Tamam son birkaç aydır 24 Kasım tarihinde Paris'e gideceğim için heyecanlıydım ama özellikle 13 Kasım'da yaşanan terör olaylarından sonra bu heyecan dokuzla çarpıldı, kalbime bölündü, kruvasanlarla toplandı. Ortaya epey saçma sonuçlar çıktı.
Ailemin ve arkadaşlarımın "Gerçekten gidecek misin?" sorusuna çok emin bir şekilde "giderim tabii" diyemedim ama hazırlıkları iptal etmek için de çok bir sebep göremedim. Sonuçta İstanbul'da "dertler derya" şeklinde yaşamaya çalıştığım gerçeği kabak gibi ortada.
Öyle böyle zaman geçti ve 24 Kasım'da Paris uçağı içinde benimle birlikte havalandı. Pasaport kontrolünü haricinde de içimde hiç korku kalmamıştı artık. Zaman, geçerken öpüyor her şeyi ve unutturuyor olanları ne de olsa.
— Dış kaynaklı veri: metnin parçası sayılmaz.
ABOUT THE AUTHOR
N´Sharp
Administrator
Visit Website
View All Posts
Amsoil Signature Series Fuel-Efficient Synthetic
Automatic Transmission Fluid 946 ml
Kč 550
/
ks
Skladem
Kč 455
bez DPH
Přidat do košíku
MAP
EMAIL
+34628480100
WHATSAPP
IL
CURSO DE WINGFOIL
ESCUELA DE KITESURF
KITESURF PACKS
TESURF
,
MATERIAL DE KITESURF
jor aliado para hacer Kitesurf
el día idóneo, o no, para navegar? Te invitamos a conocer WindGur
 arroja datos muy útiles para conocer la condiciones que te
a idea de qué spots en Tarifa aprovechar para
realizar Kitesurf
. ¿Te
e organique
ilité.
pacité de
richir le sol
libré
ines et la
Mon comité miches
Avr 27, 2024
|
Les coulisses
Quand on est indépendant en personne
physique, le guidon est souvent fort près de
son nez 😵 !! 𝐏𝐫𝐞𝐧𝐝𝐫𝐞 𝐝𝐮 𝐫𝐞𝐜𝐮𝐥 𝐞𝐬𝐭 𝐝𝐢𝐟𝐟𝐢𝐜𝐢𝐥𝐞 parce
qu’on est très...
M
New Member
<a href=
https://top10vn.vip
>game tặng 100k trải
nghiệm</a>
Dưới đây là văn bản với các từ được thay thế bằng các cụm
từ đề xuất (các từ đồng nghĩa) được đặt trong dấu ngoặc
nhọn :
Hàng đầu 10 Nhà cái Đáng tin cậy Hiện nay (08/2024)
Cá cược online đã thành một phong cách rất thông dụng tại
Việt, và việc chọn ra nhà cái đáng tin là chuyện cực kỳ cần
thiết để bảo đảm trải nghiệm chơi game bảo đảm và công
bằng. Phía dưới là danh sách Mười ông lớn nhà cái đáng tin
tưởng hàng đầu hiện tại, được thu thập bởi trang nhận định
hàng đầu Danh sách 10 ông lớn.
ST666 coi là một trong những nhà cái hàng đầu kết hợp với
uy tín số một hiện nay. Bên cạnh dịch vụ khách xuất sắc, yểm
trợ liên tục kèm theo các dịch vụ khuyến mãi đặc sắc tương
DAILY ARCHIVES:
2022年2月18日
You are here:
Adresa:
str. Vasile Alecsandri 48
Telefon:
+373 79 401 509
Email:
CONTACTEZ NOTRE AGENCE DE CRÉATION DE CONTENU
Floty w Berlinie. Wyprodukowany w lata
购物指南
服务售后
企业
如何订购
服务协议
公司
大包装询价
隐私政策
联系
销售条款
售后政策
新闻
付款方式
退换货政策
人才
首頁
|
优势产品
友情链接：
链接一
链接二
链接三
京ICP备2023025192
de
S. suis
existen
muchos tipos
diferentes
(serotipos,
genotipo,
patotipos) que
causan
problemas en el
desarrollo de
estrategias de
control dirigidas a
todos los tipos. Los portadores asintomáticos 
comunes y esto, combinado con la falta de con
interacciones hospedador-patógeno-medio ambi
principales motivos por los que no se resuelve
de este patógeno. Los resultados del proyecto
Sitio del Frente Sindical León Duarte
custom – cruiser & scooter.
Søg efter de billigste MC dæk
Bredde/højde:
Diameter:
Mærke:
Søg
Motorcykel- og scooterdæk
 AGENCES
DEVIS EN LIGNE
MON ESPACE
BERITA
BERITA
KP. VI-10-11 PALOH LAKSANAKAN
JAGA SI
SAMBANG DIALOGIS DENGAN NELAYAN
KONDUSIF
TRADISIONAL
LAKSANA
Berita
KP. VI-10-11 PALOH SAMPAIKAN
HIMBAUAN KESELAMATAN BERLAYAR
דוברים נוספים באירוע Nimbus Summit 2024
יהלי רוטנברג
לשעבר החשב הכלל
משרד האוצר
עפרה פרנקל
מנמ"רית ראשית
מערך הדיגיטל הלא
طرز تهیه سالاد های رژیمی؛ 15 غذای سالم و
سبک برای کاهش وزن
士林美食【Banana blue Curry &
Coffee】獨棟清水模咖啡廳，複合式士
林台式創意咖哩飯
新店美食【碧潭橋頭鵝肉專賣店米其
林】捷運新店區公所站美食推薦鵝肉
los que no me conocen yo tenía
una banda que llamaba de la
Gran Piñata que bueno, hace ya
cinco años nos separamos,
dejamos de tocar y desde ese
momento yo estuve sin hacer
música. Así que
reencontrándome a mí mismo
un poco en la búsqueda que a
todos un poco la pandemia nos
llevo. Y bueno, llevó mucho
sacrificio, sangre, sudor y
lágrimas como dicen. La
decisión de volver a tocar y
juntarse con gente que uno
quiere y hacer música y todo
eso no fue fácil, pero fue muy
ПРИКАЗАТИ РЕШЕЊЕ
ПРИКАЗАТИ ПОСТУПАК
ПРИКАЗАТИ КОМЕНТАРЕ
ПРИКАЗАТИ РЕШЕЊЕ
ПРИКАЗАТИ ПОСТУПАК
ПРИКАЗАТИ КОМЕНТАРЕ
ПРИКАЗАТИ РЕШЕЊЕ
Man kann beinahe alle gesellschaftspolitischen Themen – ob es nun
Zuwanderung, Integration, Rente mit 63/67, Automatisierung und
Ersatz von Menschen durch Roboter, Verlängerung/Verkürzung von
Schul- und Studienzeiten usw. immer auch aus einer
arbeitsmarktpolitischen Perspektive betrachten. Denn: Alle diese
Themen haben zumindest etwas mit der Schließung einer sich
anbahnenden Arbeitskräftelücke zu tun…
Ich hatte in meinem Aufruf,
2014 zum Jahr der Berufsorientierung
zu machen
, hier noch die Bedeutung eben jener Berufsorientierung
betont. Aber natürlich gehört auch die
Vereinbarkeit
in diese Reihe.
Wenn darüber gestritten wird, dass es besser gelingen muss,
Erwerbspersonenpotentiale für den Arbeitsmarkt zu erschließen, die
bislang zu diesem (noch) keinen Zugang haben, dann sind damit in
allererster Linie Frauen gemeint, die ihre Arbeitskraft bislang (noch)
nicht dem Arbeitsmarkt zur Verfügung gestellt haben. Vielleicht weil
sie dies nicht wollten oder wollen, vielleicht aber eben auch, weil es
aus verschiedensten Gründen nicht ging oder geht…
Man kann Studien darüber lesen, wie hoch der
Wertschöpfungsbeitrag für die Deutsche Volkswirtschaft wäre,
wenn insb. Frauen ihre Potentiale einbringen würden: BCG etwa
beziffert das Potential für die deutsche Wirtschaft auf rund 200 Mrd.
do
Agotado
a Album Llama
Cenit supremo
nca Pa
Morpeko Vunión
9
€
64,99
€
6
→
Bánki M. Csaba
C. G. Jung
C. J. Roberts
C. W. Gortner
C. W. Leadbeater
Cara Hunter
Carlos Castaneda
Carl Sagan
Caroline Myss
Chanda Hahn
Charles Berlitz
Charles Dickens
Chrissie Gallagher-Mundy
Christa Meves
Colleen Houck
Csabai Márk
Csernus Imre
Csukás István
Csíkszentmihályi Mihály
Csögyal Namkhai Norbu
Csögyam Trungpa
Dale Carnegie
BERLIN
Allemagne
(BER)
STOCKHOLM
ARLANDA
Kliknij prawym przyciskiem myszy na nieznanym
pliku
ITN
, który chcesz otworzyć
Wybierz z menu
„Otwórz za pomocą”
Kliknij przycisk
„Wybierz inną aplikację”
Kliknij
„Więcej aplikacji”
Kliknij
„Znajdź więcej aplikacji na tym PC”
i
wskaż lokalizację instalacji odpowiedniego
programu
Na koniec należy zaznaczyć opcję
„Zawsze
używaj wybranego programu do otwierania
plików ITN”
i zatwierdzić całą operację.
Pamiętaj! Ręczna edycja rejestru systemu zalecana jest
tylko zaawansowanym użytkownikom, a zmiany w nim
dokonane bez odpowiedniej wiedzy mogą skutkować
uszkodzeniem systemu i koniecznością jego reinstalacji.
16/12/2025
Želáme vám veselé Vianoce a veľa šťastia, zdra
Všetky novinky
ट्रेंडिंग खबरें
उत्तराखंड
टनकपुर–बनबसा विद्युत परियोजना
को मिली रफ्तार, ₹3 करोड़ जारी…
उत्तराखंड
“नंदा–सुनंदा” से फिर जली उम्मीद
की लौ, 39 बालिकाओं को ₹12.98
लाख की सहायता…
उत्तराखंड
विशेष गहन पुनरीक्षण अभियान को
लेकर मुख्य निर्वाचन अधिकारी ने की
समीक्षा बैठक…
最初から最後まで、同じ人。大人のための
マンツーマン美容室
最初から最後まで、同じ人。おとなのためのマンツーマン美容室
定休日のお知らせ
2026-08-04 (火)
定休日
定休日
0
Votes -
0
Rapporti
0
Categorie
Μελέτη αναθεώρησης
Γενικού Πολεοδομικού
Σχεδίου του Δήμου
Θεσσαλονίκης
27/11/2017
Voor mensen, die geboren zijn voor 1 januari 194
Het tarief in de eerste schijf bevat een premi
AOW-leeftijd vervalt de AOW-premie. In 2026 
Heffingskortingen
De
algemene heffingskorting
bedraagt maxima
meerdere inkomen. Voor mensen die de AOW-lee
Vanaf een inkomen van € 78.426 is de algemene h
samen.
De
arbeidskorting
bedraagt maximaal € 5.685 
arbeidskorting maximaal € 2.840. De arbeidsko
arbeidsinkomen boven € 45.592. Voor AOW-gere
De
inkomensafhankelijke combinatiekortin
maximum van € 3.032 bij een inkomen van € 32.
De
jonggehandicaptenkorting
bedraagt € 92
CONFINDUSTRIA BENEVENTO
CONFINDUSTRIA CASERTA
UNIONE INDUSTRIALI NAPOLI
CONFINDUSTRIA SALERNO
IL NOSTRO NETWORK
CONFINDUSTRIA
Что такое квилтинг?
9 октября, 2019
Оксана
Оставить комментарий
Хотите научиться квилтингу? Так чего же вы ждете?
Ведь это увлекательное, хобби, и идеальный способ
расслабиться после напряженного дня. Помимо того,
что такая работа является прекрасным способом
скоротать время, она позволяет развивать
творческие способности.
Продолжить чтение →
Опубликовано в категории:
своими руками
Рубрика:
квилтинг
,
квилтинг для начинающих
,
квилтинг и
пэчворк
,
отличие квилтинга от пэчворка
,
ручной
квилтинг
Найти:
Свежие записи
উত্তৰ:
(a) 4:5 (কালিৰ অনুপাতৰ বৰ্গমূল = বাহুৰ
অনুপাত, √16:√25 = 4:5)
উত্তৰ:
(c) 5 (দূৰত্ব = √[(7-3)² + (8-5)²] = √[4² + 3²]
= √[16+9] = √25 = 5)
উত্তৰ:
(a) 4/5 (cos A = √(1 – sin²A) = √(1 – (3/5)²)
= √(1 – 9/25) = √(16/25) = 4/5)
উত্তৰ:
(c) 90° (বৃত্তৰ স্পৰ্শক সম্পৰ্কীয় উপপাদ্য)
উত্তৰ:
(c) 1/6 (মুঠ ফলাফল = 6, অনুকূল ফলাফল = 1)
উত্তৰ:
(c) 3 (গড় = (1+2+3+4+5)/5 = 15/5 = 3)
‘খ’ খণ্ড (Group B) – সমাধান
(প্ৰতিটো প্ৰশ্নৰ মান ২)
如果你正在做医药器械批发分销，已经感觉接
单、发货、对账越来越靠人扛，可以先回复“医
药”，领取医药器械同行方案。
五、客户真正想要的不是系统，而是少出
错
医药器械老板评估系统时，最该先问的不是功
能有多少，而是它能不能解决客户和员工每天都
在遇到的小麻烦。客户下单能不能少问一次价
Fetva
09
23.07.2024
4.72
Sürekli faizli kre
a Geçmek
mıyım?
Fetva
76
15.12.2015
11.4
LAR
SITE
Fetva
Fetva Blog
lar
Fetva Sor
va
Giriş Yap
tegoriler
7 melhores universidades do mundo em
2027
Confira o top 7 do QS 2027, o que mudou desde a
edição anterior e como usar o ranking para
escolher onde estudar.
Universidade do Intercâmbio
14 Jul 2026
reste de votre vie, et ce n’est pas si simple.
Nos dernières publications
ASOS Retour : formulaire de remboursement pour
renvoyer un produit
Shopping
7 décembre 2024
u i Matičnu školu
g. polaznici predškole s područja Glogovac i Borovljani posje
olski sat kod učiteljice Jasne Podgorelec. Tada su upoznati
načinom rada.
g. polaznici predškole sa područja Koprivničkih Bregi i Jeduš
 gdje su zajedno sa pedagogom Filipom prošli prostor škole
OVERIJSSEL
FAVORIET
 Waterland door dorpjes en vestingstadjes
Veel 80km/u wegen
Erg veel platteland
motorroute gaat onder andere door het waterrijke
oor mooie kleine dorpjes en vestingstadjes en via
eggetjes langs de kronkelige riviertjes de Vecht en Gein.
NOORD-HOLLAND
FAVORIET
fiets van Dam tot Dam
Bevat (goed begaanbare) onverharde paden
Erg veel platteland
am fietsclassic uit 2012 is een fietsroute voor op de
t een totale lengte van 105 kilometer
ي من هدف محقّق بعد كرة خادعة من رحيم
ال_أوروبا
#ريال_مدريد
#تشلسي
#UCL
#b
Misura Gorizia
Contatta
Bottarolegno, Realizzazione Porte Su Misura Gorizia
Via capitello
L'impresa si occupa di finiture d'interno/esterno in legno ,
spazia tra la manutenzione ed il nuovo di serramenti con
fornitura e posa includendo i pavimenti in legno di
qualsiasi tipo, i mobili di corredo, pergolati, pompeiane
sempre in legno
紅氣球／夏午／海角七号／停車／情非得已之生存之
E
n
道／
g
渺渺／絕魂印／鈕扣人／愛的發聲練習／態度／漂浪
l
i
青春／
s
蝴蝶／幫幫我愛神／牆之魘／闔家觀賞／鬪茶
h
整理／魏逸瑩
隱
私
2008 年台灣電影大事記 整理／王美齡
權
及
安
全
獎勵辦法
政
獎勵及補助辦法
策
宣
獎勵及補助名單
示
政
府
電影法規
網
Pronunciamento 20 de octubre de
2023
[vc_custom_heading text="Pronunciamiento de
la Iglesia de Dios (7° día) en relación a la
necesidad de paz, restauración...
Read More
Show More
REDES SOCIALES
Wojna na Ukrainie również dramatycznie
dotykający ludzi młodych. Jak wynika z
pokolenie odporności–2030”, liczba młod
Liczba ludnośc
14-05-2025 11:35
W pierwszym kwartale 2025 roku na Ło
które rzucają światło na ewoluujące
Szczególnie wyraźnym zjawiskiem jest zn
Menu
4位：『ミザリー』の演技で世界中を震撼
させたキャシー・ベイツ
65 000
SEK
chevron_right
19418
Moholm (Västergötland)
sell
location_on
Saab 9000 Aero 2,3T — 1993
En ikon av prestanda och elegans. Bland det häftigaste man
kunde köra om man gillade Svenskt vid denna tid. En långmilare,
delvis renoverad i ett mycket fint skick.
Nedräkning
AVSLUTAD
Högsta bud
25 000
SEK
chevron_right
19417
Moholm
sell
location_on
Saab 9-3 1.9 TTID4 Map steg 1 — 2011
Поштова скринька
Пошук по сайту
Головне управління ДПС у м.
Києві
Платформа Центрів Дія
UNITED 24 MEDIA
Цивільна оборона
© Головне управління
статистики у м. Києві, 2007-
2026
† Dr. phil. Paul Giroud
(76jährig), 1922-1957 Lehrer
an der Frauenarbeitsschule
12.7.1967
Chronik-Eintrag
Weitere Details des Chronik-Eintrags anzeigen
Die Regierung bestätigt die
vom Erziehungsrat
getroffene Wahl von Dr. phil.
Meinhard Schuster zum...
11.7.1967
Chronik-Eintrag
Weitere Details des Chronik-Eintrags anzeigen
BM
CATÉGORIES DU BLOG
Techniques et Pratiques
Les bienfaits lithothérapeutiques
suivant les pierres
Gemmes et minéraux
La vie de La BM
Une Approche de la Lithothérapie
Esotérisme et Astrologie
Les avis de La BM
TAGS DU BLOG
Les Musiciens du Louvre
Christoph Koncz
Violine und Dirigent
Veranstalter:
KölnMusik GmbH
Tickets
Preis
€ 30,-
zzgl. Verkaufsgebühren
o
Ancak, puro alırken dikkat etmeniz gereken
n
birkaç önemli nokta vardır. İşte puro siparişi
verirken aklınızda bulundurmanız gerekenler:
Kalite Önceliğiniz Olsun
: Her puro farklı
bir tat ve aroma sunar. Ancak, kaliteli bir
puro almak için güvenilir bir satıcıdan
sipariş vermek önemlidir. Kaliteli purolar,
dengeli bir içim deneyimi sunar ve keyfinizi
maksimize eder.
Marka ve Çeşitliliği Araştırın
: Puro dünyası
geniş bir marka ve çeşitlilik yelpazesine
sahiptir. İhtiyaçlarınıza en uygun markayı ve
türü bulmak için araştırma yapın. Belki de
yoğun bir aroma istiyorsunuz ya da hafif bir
Orly Havalivamına inince yağmurun beni karşılamasına ne desem bilemedim. Evet, bakalım şimdi ne olacak?
Ne olacak işte, şapkayı taktım pasaport kontrolüne geçtim. Bonjour deyip, pasaportumu uzattım ve hop geçtim. Çok kolay oldu. "Yaşasın Paris" kısmı başlayabilir!